Berdasarkan penelitian Ann et al. (2007), kapsul yang dilapisi dengan bahan enkapsulan mampu memberikan perlindungan terbaik dalam larutan asam lambung tiruan karena penurunan bentuk ukuran pori pada membran lapisan ganda dan hasilnya, difusi larutan asam lambung ke dalam kapsul menjadi terbatas sehingga melindungi kapsul dari interaksi terhadap larutan asam lambung (Murata et al., 1999).

Sultana et al. (2000) melaporkan bahwa enkapsulasi bakteri dalam kapsul alginat saja tidak efektif melindungi bakteri terhadap asam kuat. Hal ini didukung oleh Kim et al. (2008) yang melaporkan bahwa pada pH 1,2, non-enkapsulasi L. acidophilus mengalami penurunan populasi sel mencapai nol setelah 1 jam inkubasi sementara L. acidophilus yang dienkapsulasi dipertahankan populasi selnya diatas 6 log CFU mL-1 pada pH 1,5 setelah 2 jam inkubasi. Li dan Chen (2009) juga melaporkan bahwa enkapsulasi bakteri asam laktat menunjukkan adanya peningkatan kemampuan hidup sel dalam pemaparan ke dalam larutan asam (pH 1.2) dengan viabilitas sel 76%. Favaro-Tindale dan Grosso (2002)

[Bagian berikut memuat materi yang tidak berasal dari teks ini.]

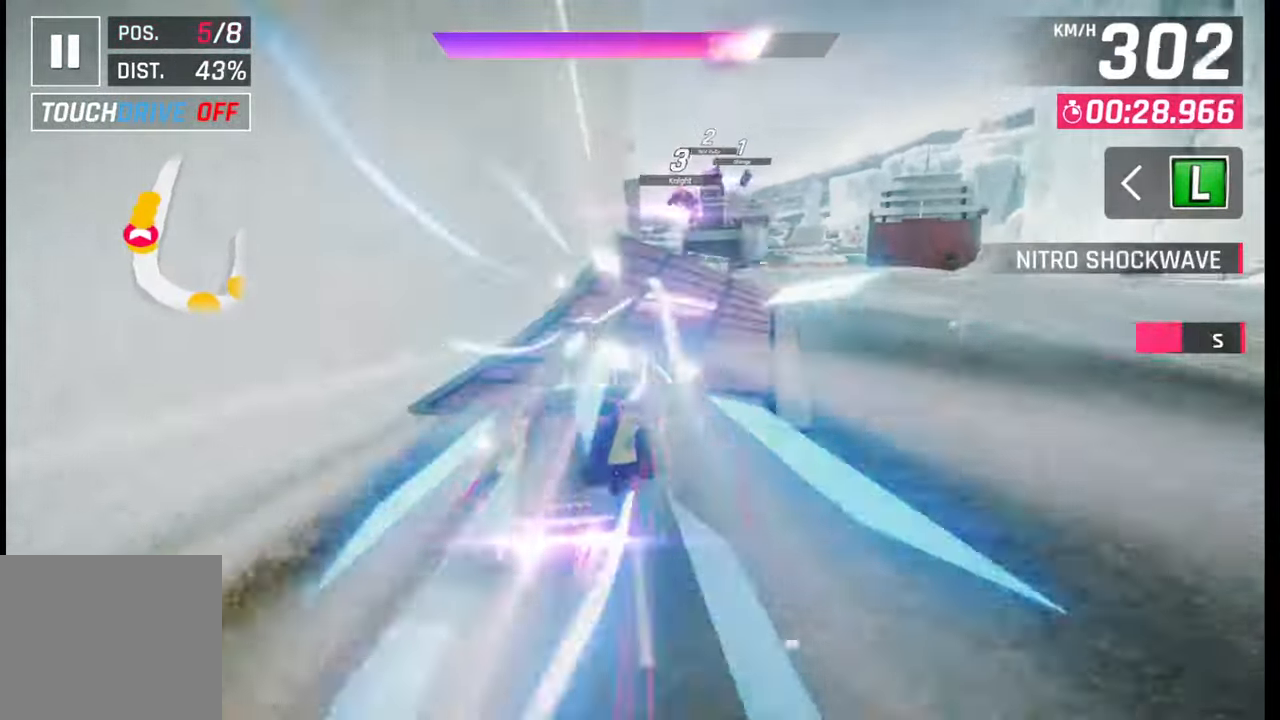
{"buttons": ["CROSS", "R1"], "left_stick": "right", "right_stick": "center", "events": [[150, "left_stick", "center"], [350, "left_stick", "right"], [500, "CROSS", "down"], [500, "R1", "down"]]}
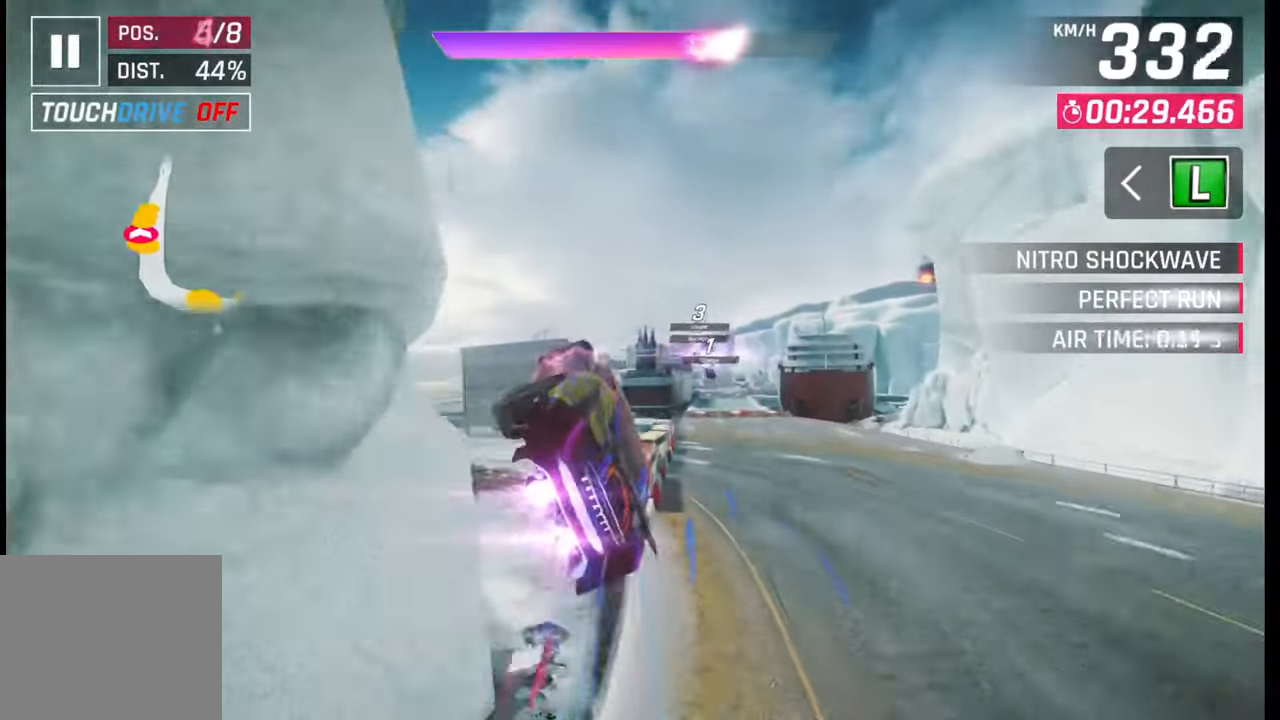
{"buttons": [], "left_stick": "right", "right_stick": "center", "events": [[100, "CROSS", "up"], [100, "R1", "up"], [200, "CROSS", "down"], [200, "R1", "down"], [250, "CROSS", "up"], [250, "R1", "up"], [333, "CROSS", "down"], [350, "R1", "down"], [433, "CROSS", "up"], [433, "R1", "up"]]}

menunjukkan bahwa sel L. acidophilus (La-05) tidak dapat bertahan di lingkungan lambung buatan pH 1,0 setelah 1 jam, namun mikroenkapsulasi L. acidophilus (La-05) mengalami penurunan populasi sel 1 log CFU mL-1 setelah 2 jam inkubasi. Krasaekoopt et al. (2004) menunjukkan bahwa untuk L. acidophilus, daya hidup sel yang dikapsul dengan bahan penyalut lebih baik daripada kapsul tanpa bahan pelapis.